Abstract 257

Visual Inquiry in Art Teacher Education: A Non-Linear, Rhizomatic Process of Learning

Presentation by:  Natalie LeBlanc, Adrienne Boulton

Session A | 9:00 – 9:20 | Room 204

Abstract:

Presenters will examine the conceptualization and enactment of visual inquiry as an indirect, artistic instructional technique, for its potential to create conditions to prompt artistic, critical and reflective growth (Lampert, 2013) in art teacher education. Drawing on their art practices, teaching experiences and arts-based educational research, the presenters will discuss how inquiry was developed in their art teacher education programs, one in a western university in Canada and a mid-western university in the United States to better understand how this type of learning sustains individuated learning and critical thinking.

Inquiry is described as a part of professional teacher practice that offers insights into how and in what ways we learn. It is a non-linear, rhizomatic process of learning, which emerges in and through a creative and generative network of experiences and knowledge.
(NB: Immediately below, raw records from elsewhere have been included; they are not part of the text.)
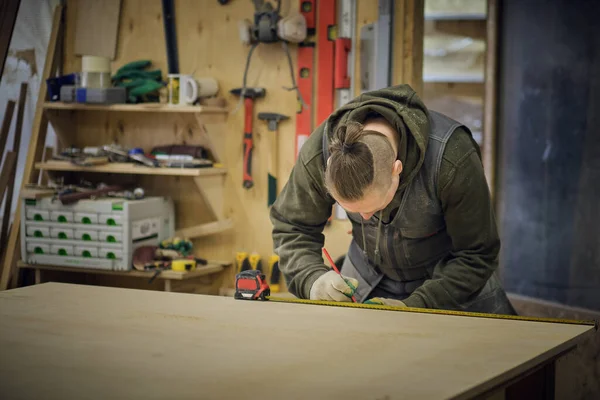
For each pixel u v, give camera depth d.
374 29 4.25
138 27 4.74
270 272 4.62
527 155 4.86
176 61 4.67
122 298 2.20
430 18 6.08
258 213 4.62
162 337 1.77
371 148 1.96
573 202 4.55
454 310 2.21
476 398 1.46
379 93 2.29
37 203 4.43
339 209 4.43
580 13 4.45
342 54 4.29
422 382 1.45
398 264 2.60
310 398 1.37
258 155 4.58
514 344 1.72
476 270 2.32
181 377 1.48
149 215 4.48
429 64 6.14
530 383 1.88
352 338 1.76
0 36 4.62
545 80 4.70
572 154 4.54
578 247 4.52
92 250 4.36
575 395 4.02
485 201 2.28
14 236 4.61
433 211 2.32
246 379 1.47
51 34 4.80
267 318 1.96
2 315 1.97
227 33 4.58
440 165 2.21
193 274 4.37
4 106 5.02
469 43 6.07
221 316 1.98
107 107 4.48
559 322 1.95
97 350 1.66
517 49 4.89
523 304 4.79
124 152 4.51
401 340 1.75
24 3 4.92
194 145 4.70
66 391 1.40
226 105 4.61
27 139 5.06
This form of learning is distinctly different than the transmission model of knowledge acquisition, favoured in learning environments that train teachers within known possibilities for teacher practices. In an era that has seen the totalizing systemic standardization of learning and teacher practice, inquiry offers a type of learning that resists dominant discourses, favouring instead the development of a disposition with the aim to problematize, differentiate and temporalize knowledge. Visual inquiry elaborates and distinguishes a unique type of inquiry as learning that sustains the general principles of inquiry, but looks additionally at how and why we learn through creative acts and artistic practice.

Presenters explore how they implemented visual inquiry as the primary pedagogical experience within their visual art teacher education programs and courses. Each will examine the potential risks and benefits of this pedagogical style. Implications for visual art teacher education and K-12 visual art are discussed.